Given the fact that said invertebrates are part and parcel of various animals' dietary preferences, and are also consumed by people in significant amounts, their becoming more vulnerable might have negative effects both on the natural balance of various ecosystems, and on our fishing industry, as fewer of them will get to develop up to the point when they can be eaten.
informs us that the marine biologists who reached this conclusion also found that ocean acidification is making it difficult for other aquatic animal species to grown their skeletons.
As the scientists explain, ocean acidification is responsible for blocking these animals' access to calcium carbonate, a chemical compound which stands at the basis of their shells and skeletons.
Thus, out of the four marine species placed under scrutiny (clams, sea snails, lampshells and sea urchins), all were found to be negatively responding to the changes presently occurring in oceanic chemistry.
However, the researchers also argue that, sooner or later, these animals might find ways of adapting to their new environmental conditions.
The same source quotes Dr.

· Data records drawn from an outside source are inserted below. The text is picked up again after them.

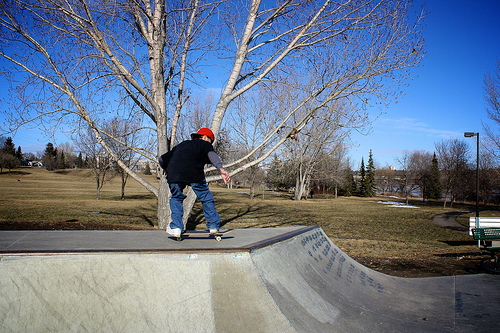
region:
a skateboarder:
[149, 122, 243, 244]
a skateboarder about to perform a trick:
[145, 113, 252, 258]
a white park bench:
[463, 209, 498, 226]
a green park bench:
[468, 226, 498, 266]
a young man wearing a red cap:
[176, 118, 220, 147]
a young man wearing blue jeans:
[164, 175, 226, 224]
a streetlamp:
[447, 125, 499, 214]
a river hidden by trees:
[366, 173, 473, 203]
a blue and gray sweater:
[159, 139, 224, 181]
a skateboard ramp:
[8, 225, 493, 326]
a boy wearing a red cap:
[152, 122, 234, 172]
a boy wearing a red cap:
[116, 75, 259, 239]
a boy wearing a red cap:
[138, 54, 340, 327]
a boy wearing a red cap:
[181, 39, 285, 259]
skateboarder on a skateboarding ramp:
[136, 113, 480, 314]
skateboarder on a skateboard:
[141, 115, 248, 246]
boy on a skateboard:
[133, 109, 241, 246]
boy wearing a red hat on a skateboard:
[143, 107, 246, 251]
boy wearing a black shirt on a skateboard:
[141, 112, 254, 247]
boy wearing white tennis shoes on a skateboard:
[140, 100, 245, 247]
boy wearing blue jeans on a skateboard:
[129, 110, 244, 261]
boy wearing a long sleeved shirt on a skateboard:
[146, 100, 255, 245]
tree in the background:
[61, 12, 338, 136]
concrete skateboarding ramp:
[34, 237, 378, 317]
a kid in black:
[162, 105, 342, 327]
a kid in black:
[153, 94, 265, 265]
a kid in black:
[93, 8, 281, 311]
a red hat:
[181, 120, 235, 147]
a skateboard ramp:
[223, 222, 455, 329]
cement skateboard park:
[10, 195, 491, 330]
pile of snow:
[380, 187, 422, 223]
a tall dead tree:
[1, 0, 408, 221]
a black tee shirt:
[155, 122, 237, 194]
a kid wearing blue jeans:
[148, 176, 253, 274]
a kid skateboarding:
[125, 96, 257, 238]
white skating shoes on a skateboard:
[145, 200, 241, 260]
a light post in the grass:
[458, 88, 485, 249]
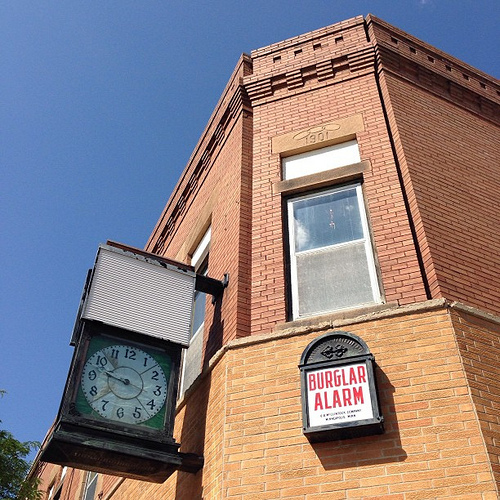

Sue-Ann Watson, now working with the James Cook University, who made a case of how, “"In areas of the world's oceans where it is hardest for marine creatures to make their limestone shell or skeleton, shellfish and other animals have adapted to natural environments where seawater chemistry makes shell-building materials difficult to obtain.”
Therefore, “Evolution has allowed shellfish to exist in these areas and, given enough time and a slow enough rate of change, evolution may again help these animals survive in our acidifying oceans.”
It is our belief that these findings should urge high officials to take immediate measures aimed at tackling ocean acidification and its effects on marine wildlife.